In the ever more environmentally aware world that we find ourselves in, embracing new and more efficient technologies should always be a priority. Although there is usually a difficult adoption period with any new technologies due to price, availability, trust, support or many other factors; once their mass-market presence has been established, ignoring them serves no real purpose. LED’s are a strong example of one such technology; now readily available at reasonable prices from numerous retailers, the benefits of using them outweigh any possible reasoning to remain using older types of the bulb as, in all but highly specialised situations, LED lights are superior.
What is the functional difference between LED’s and older bulbs?
Older light bulbs tended to work by passing a current through a tungsten wire filament that was too thin to handle it. This would make the filament glow brightly and under normal conditions, it would burn out very fast; as such light bulbs encase this filament inside a bubble of argon gas. This prevents the oxygen in the air from reaching the filament and allowing it to burn out. LED’s operate on a completely separate principle, as they utilise a process known as electroluminescence. As a Light Emitting Diode, LED’s only allow current to flow one way through them, and when they do there is a movement of electrons inside the device. This causes light to be emitted as a by-product of the process of recombination that takes place as the electrons move.

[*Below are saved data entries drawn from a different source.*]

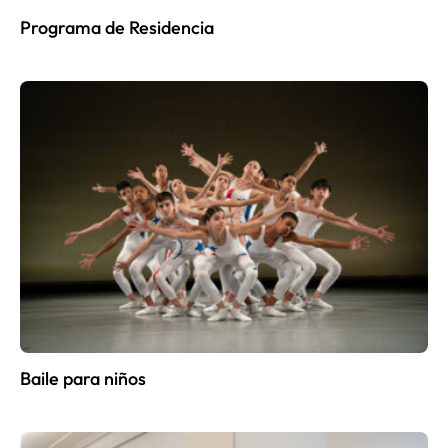
Programa de Residencia
Baile para niños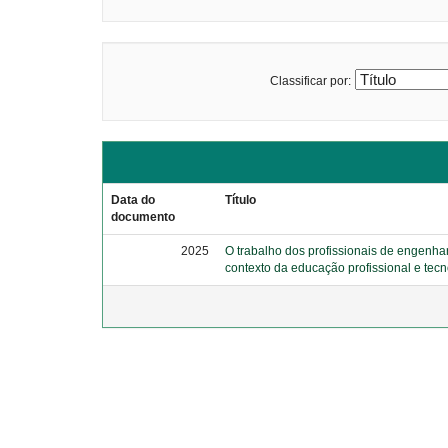
Classificar por:
Data do
Título
documento
2025
O trabalho dos profissionais de engenhar
contexto da educação profissional e tecn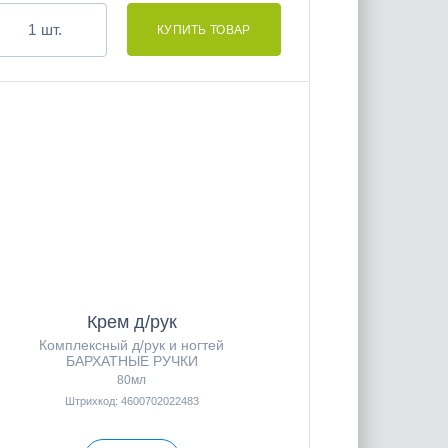
шт.
Крем д/рук
Комплексный д/рук и ногтей
БАРХАТНЫЕ РУЧКИ
80мл
Штрихкод: 4600702022483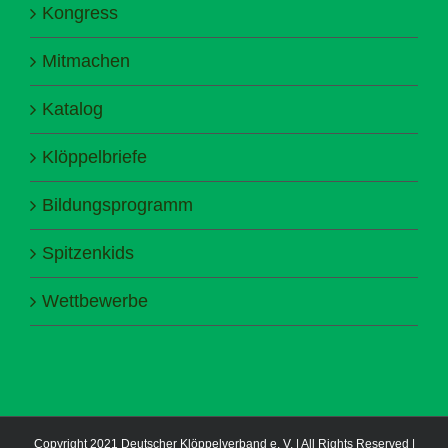
Kongress
Mitmachen
Katalog
Klöppelbriefe
Bildungsprogramm
Spitzenkids
Wettbewerbe
Copyright 2021 Deutscher Klöppelverband e. V. | All Rights Reserved |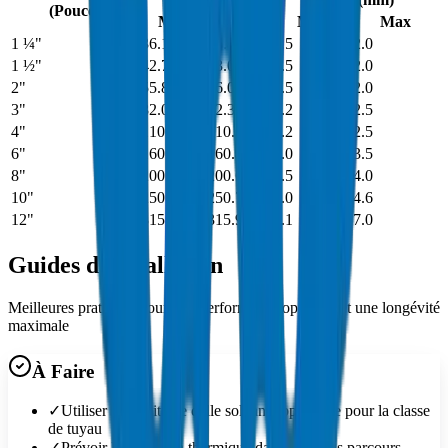
(Pouce)
Min
Max
Min
Max
1 ¼"
36.15
36.45
1.5
2.0
1 ½"
42.75
43.05
1.5
2.0
2"
55.85
56.05
1.5
2.0
3"
82.00
82.35
2.2
2.5
4"
110.00
110.32
2.2
2.5
6"
160.00
160.45
3.0
3.5
8"
200.00
200.65
3.5
4.0
10"
250.00
250.75
4.0
4.6
12"
315.00
315.90
6.1
7.0
Guides d'Installation
Meilleures pratiques pour une performance optimale et une longévité
maximale
À Faire
✓
Utiliser la qualité de colle solvant appropriée pour la classe
de tuyau
✓
Prévoir la dilatation thermique dans les longs parcours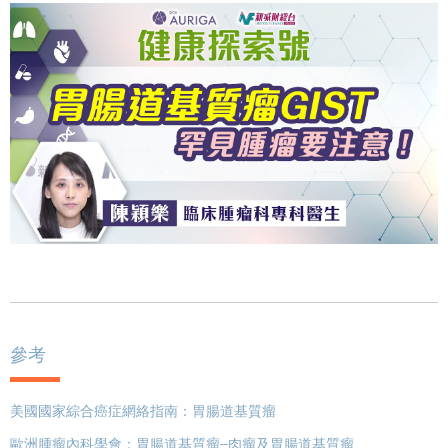
參考
美國國家綜合癌症網絡指南：胃腸道基質瘤
歐洲腫瘤內科學會：胃腸道基質瘤--肉瘤及胃腸道基質瘤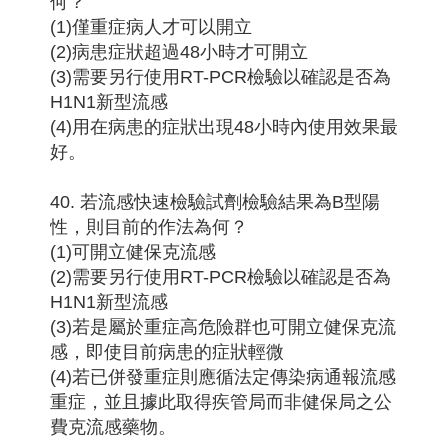
何？
(1)僅重症病人才可以開立
(2)病患症狀超過48小時才可開立
(3)需要另行使用RT-PCR檢驗以確認是否為
H1N1新型流感
(4)用在病患的症狀出現48小時內使用效果最
好。
40. 若流感快速檢驗試劑檢驗結果為B型陽
性，則目前的作法為何？
(1)可開立健保克流感
(2)需要另行使用RT-PCR檢驗以確認是否為
H1N1新型流感
(3)若是屬於重症高危險群也可開立健保克流
感，即使目前病患的症狀輕微
(4)若已併發重症則應循法定傳染病通報流感
重症，並且據此取得疾管局而非健保局之公
費克流感藥物。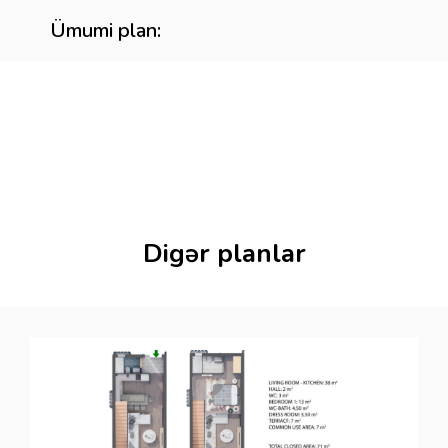
Ümumi plan:
Digər planlar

Given that the two different technologies are vastly different in their operating principles, their functional requirements are just as varied. This means that, whilst both require electricity to function, incandescent light bulbs are literally burning considerably more current to function. The difference is sizable as LED’s can be up to 80% more efficient than incandescent light bulbs, which is a pretty significant saving.

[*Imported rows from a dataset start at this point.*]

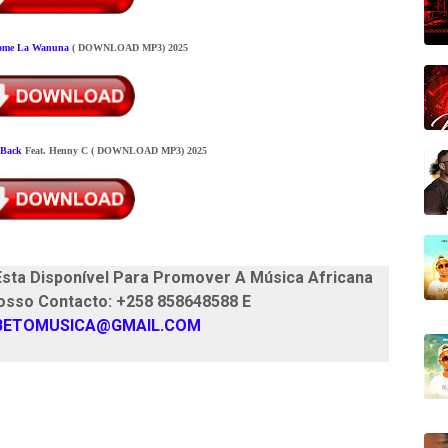
ome La Wanuna
( DOWNLOAD MP3) 2025
 Back
Feat. Henny C
( DOWNLOAD MP3) 2025
sta Disponível Para Promover A Música Africana
osso Contacto: +258 858648588 E
BETOMUSICA@GMAIL.COM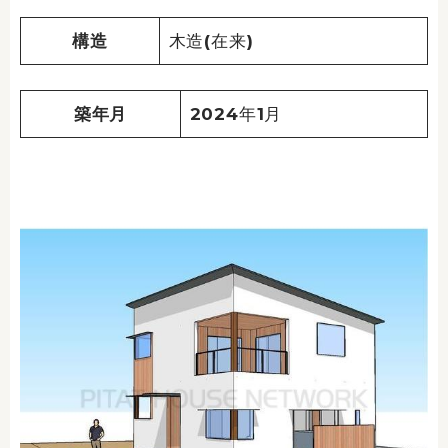
構造
木造(在来)
築年月
2024年1月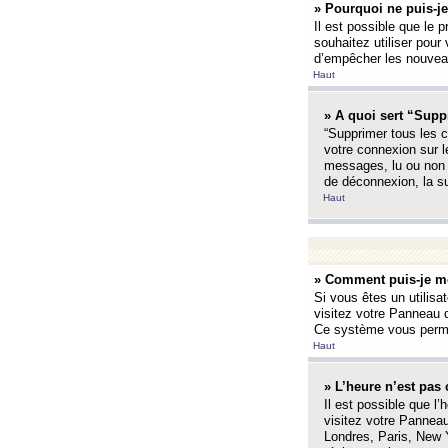
» Pourquoi ne puis-je
Il est possible que le p
souhaitez utiliser pour 
d’empêcher les nouveaux
Haut
» A quoi sert “Supp
“Supprimer tous les c
votre connexion sur l
messages, lu ou non l
de déconnexion, la s
Haut
» Comment puis-je mo
Si vous êtes un utilisa
visitez votre Panneau d
Ce système vous permet
Haut
» L’heure n’est pas 
Il est possible que l’
visitez votre Panneau
Londres, Paris, New Y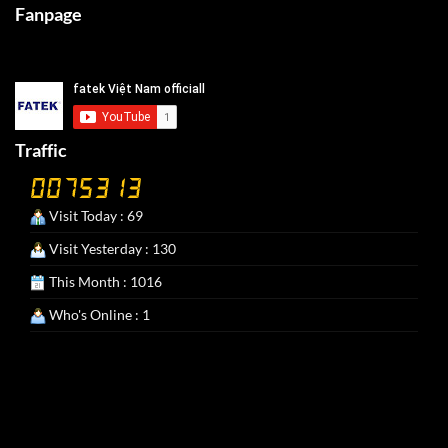
Fanpage
Traffic
Visit Today : 69
Visit Yesterday : 130
This Month : 1016
Who's Online : 1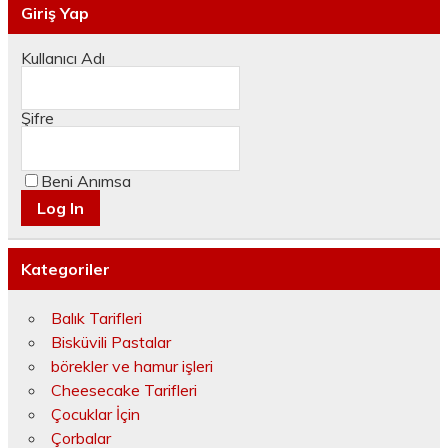
Giriş Yap
Kullanıcı Adı
Şifre
Beni Anımsa
Kategoriler
Balık Tarifleri
Bisküvili Pastalar
börekler ve hamur işleri
Cheesecake Tarifleri
Çocuklar İçin
Çorbalar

Due to the fairly aggressive and volatile nature of the process used to generate light in an incandescent light bulb, it should be no surprise that their life span is fairly limited. On average, incandescent bulbs will last between 1000 – 2000 hours of usage, whereas modern LED equivalents can last up to 50,000 hours. To give this some context, and depending on usage, this can mean the difference between a lifespan of roughly 2 – 5 years and 15 – 20 years respectively. Clearly a huge difference.
Not only does the efficiency result in using less power, the lower need for replacement bulbs also means that less waste is being produced. Both of these factors are key environmental concerns, but there is also another environmental benefit to using LED’s. The disposal of incandescent and halogen light bulbs is far more wasteful as they cannot be recycled by any practical means and as such often end up in landfills. LED’s are made from plastics and other materials that can be readily recycled, making them a far cleaner and more environmentally friendly option. So not only do LED lights save you money, they last longer and provide numerous environmental benefits as well, making it quite tricky to find a reason not to upgrade.